With temperatures today and tomorrow expected to reach the mid-90s and the city blanketed with stifling humidity, the corporation that controls the state’s power grid planned precautionary measures to avoid a blackout like the one in 2003 that left 50 million people in America without lights and air-conditioning.


Although they do not anticipate a blackout today, officials of the New York Independent System Operator, which has been described as the air traffic controller for the state’s energy utilities, will be in closer contact with utility companies across the state and with the operators of neighboring power grids, according to a spokeswoman, Carol Murphy.


Yesterday, for only the second time this year, the not-for-profit corporation asked more than 1,500 large commercial and industrial customers to be on alert for a phone call or e-mail message today asking them to lower their use of electricity immediately.


The tactic is part of the corporation’s demand-response program, in which large users of electricity are paid $500 per megawatt-hour to lower their consumption on days when the state is deemed vulnerable to brownouts or blackouts.


“This is the time when you really need to have operators at their top performance,” Ms.
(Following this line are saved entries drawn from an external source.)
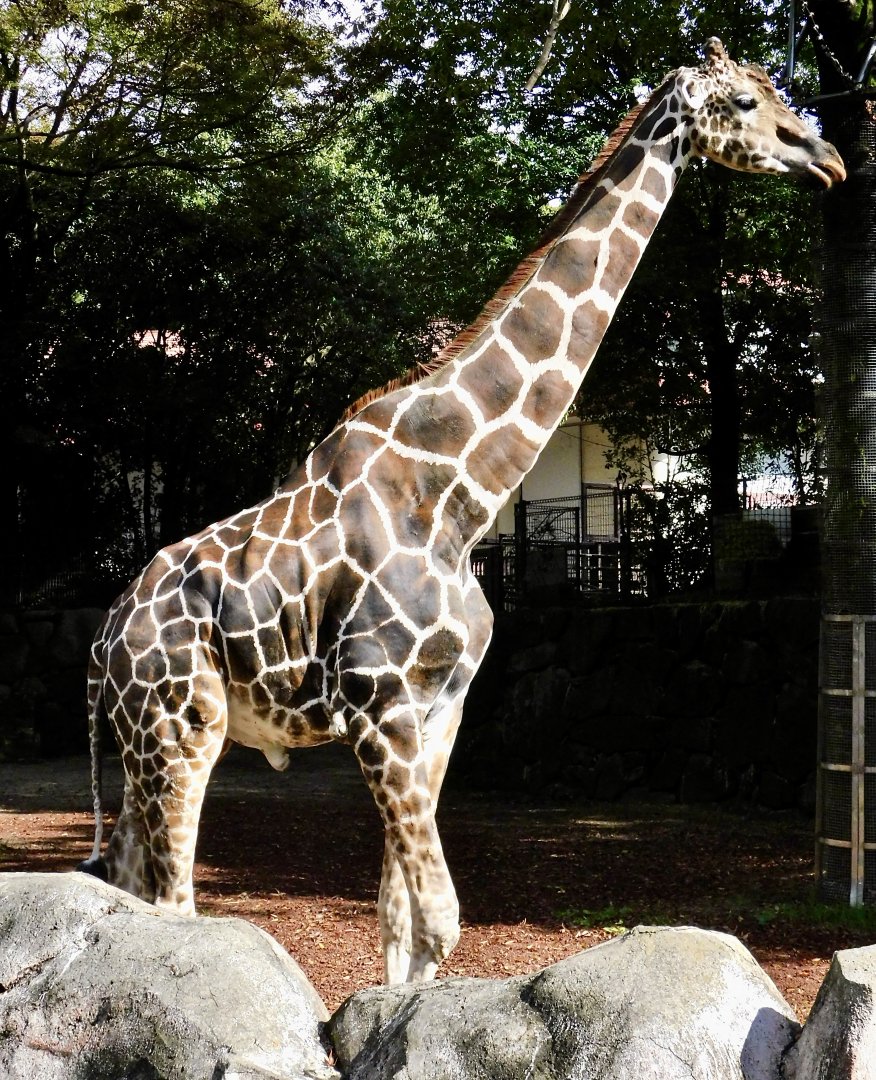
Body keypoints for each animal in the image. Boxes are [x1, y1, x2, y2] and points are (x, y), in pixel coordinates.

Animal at [80, 38, 844, 985]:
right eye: (745, 101)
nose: (828, 157)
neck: (459, 498)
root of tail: (103, 640)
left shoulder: (440, 709)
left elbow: (402, 925)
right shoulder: (379, 707)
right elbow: (442, 920)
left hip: (147, 739)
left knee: (128, 880)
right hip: (181, 725)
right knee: (174, 901)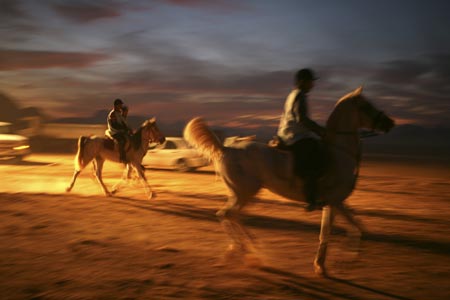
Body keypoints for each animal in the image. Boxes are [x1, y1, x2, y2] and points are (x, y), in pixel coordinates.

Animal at [183, 86, 394, 276]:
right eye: (366, 106)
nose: (390, 123)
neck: (339, 153)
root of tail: (226, 149)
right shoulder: (335, 201)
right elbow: (348, 229)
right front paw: (341, 260)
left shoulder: (333, 203)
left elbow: (345, 229)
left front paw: (326, 263)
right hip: (245, 194)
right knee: (228, 215)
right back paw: (245, 251)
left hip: (241, 194)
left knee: (230, 216)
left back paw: (248, 248)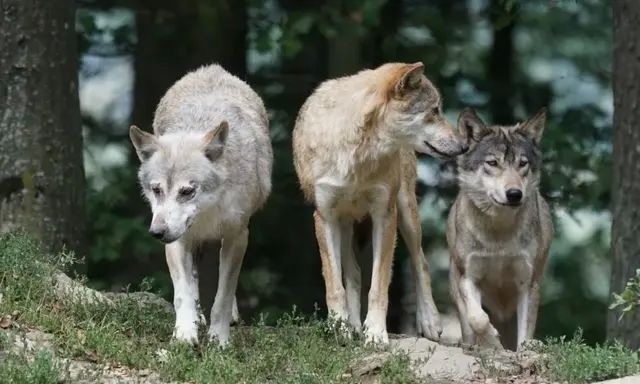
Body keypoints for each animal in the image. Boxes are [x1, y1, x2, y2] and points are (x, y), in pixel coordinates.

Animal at [129, 64, 272, 346]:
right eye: (157, 190)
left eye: (187, 191)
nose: (156, 232)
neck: (207, 213)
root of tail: (211, 68)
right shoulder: (177, 241)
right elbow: (182, 294)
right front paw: (185, 334)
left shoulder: (238, 236)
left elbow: (223, 296)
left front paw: (219, 340)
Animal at [292, 63, 468, 344]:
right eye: (435, 111)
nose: (464, 145)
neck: (357, 154)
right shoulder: (325, 218)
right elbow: (335, 285)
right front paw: (340, 328)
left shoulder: (385, 215)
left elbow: (379, 285)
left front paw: (375, 332)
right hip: (345, 224)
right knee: (353, 273)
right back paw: (353, 326)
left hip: (406, 213)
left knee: (421, 262)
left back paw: (429, 321)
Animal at [448, 107, 552, 352]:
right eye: (493, 163)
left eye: (522, 163)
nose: (514, 194)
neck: (499, 234)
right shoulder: (468, 277)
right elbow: (477, 318)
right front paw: (492, 341)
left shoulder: (528, 283)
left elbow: (525, 334)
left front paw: (524, 350)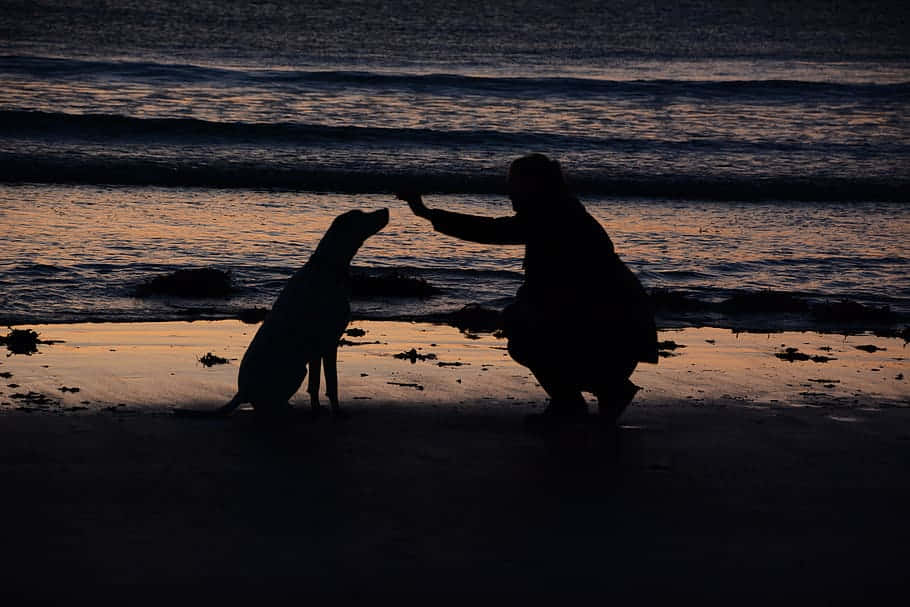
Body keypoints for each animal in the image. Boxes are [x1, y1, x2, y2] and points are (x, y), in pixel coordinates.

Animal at [176, 209, 390, 418]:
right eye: (361, 215)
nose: (386, 210)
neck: (327, 267)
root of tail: (242, 392)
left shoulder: (317, 349)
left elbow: (315, 385)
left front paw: (317, 409)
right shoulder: (330, 343)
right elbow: (332, 384)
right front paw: (336, 412)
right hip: (296, 370)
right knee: (266, 406)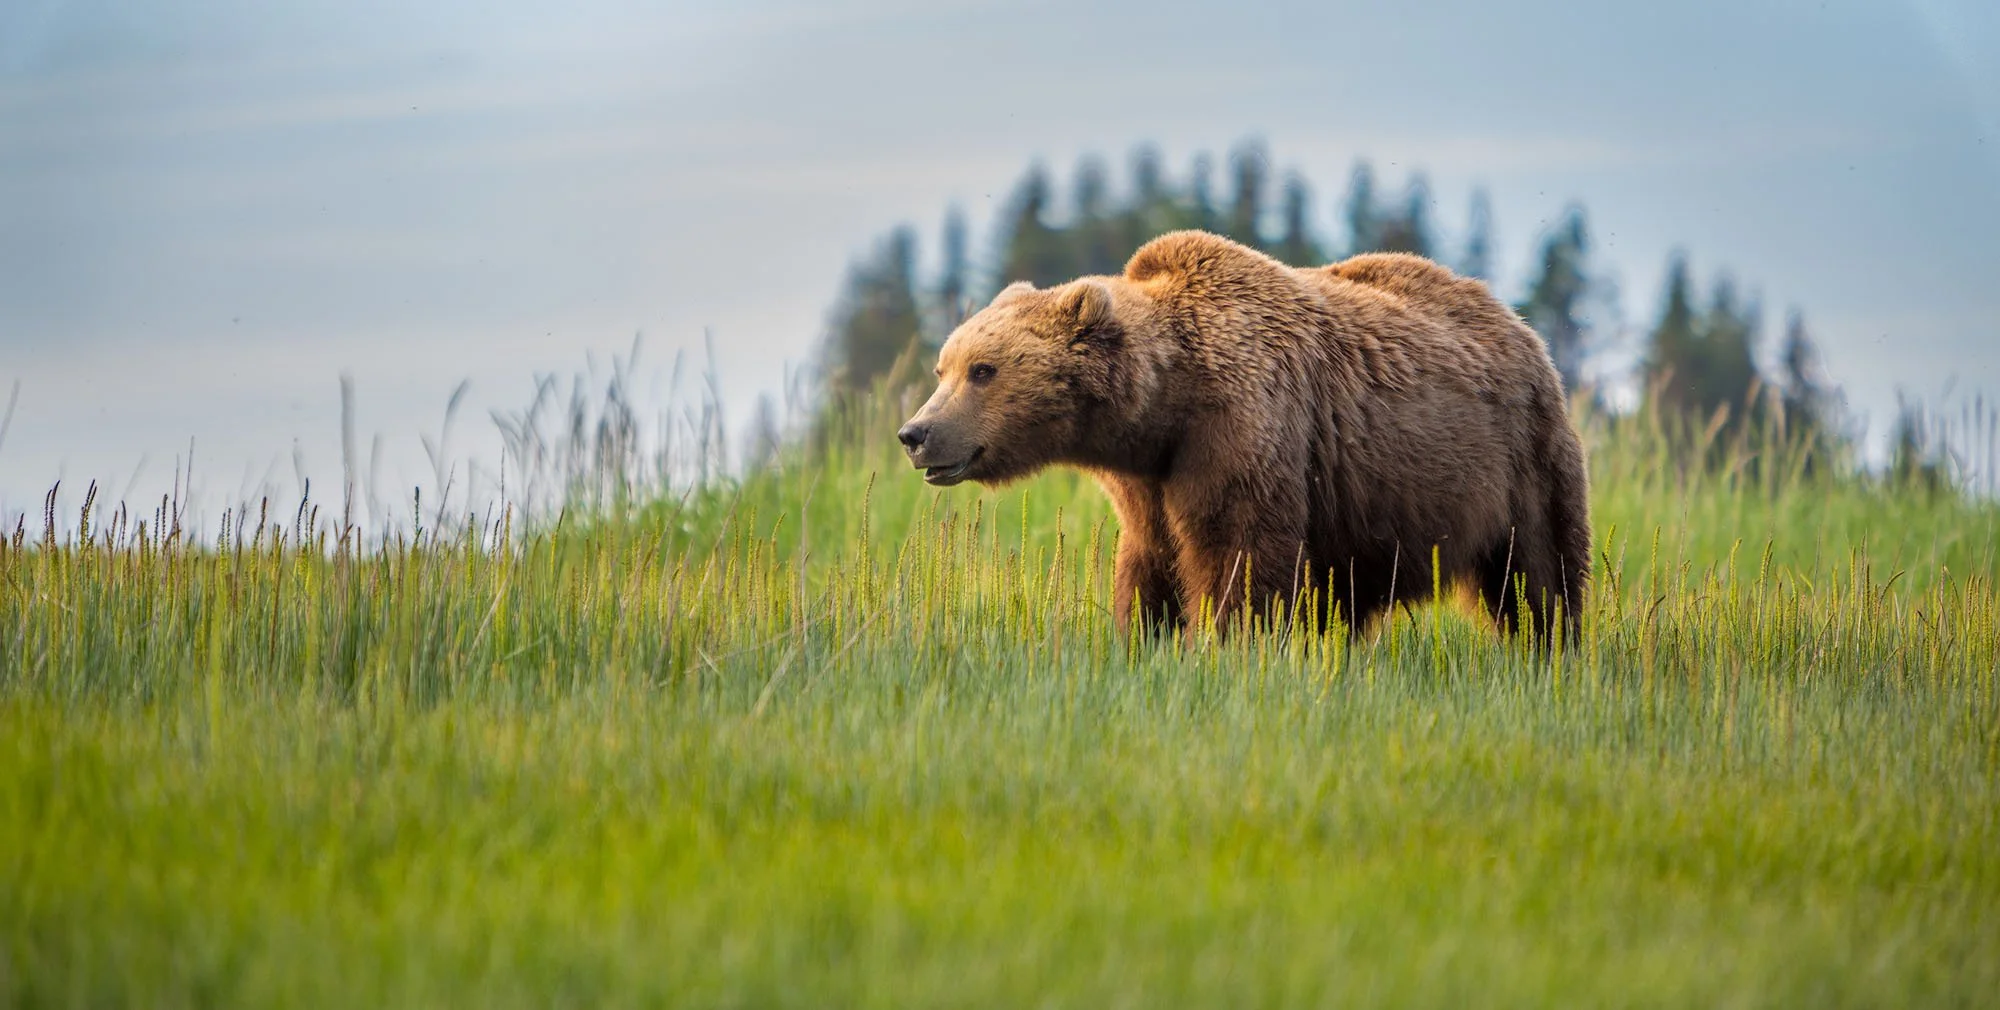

Murphy said. “We have put our demand-response programs on notice. They may be called tomorrow.”


While officials said they have made important progress toward preventing a recurrence of the blackout of August 14, 2003, the largest in history, a combination of high summer demand for electricity and failure to enact federal legislation to institute uniform and better-enforced reliability standards for power utilities across the country, makes another blackout possible.


The chairman of the New York Affordable Reliable Electricity Alliance, an umbrella organization that acts as a spokesman for downstate energy consumer interests, said he had confidence that the state’s utilities can keep the lights on, even during the high energy demand caused by a heat wave. The chairman, Arthur “Jerry” Kremer, a former state legislator from Long Island, said the real threat of another blackout is posed by a possible breakdown of less regulated power grids in the Midwest.


“We are going to deal with excessive power usage but can’t protect ourselves from utility companies far away from New York who haven’t taken the necessary steps to prevent another blackout,” Mr. Kremer said in a telephone interview. “Could it happen again? No question.”


Last Tuesday, New York State set its all-time record for peak electricity demand at 31,741 megawatts, breaking the record of 30,982 set in August 2001. Con Edison, servicing about 9 million residents of New York City and Westchester County, also set its all-time demand record, at 12,361 megawatts.


Isolated blackouts affecting hundreds of residents and businesses in Staten Island and Brooklyn in the last month has some residents worried about another citywide crisis, but the outages were the result of equipment failures unrelated to the health of the city’s power grid, according to a spokesman for Con Ed, Chris Olert.


Mr. Olert explained that a heat wave, which he characterized as three of four consecutive days with temperatures above 90 degrees, and the resulting high demand for air conditioning, can lead to a burned-out power line – the cause of last month’s blackouts in Staten Island and Brooklyn. But he said those isolated equipment failures would not cause a power outage across the city.


The 2003 blackout was a result of the human error of a grid operator in Ohio, which caused a cascading power failure across the Northeast. The weather was considered normal for summertime, and the state’s electricity usage was not significantly high. The blackout cost New York City an estimated $1 billion.